*Exercise text:*
== Segment start ==
B007 guidance when variable used outside the loop only #10723

jaraco · 2024-04-01T21:34:57Z

Bugbear returns a B007 for this loop when i is used solely outside the loop, a usage that appears to be valid and have endorsement from the community.

jaraco/postgres/__init__.py:507:13: B007 Loop control variable `i` not used within loop body

Somewhat strangely, renaming the variable to _i in both places does suppress the error, but that feels like the wrong "fix", since prefixing with _ is an indicator of "unused".

In this particular example, it's legacy code that I've inherited and I plan to rewrite it using a retry wrapper and avoiding an index variable altogether.

Nevertheless, it seems to me that in general, B007 should not alert here or if it does, the documentation should include guidance on what to do in this scenario.

Related: #2509.
Ruff 0.3.4

The text was updated successfully, but these errors were encountered:

charliermarsh · 2024-04-02T03:47:10Z

There's some discussion around this pattern in PyCQA/flake8-bugbear#68. It looks like bugbear explicitly decided not to support this. I welcome more opinions here.
== Segment end ==
Figure understanding tasks:
== Segment start ==
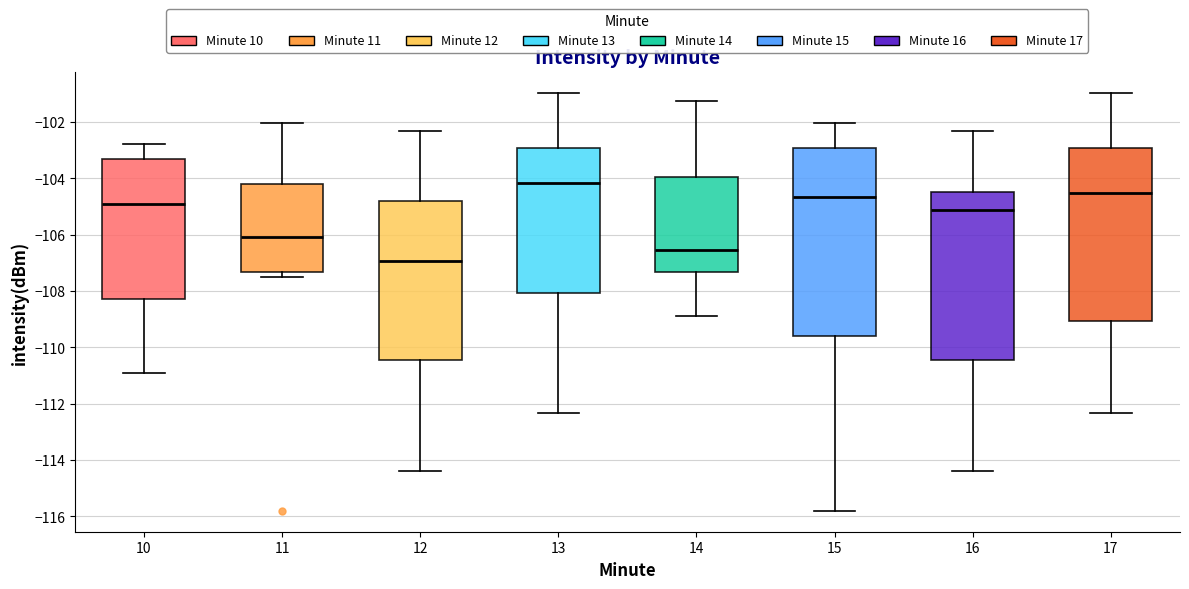

Reading left to right, read every box against the y-axis: the position of its median line, the range the box covers, and the ends of its whiskers. The values are not printed on the chart, so give them approximately, as read against the axis.

10: median -105.0, box -108.2 to -103.4, whiskers -111.0 to -102.8
11: median -106.0, box -107.4 to -104.2, whiskers -107.4 (just below the box's lower edge) to -102.0
12: median -107.0, box -110.4 to -104.8, whiskers -114.4 to -102.4
13: median -104.2, box -108.0 to -103.0, whiskers -112.4 to -101.0
14: median -106.6, box -107.4 to -104.0, whiskers -109.0 to -101.2
15: median -104.6, box -109.6 to -103.0, whiskers -115.8 to -102.0
16: median -105.2, box -110.4 to -104.4, whiskers -114.4 to -102.4
17: median -104.6, box -109.0 to -103.0, whiskers -112.4 to -101.0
== Segment end ==
*Exercise aim:*
Write out the B007 thread word for word, from "Bugbear returns a" up to and including "Related: #2509.".

*Task output:*
Bugbear returns a B007 for this loop when i is used solely outside the loop, a usage that appears to be valid and have endorsement from the community.

jaraco/postgres/__init__.py:507:13: B007 Loop control variable `i` not used within loop body

Somewhat strangely, renaming the variable to _i in both places does suppress the error, but that feels like the wrong "fix", since prefixing with _ is an indicator of "unused".

In this particular example, it's legacy code that I've inherited and I plan to rewrite it using a retry wrapper and avoiding an index variable altogether.

Nevertheless, it seems to me that in general, B007 should not alert here or if it does, the documentation should include guidance on what to do in this scenario.

Related: #2509.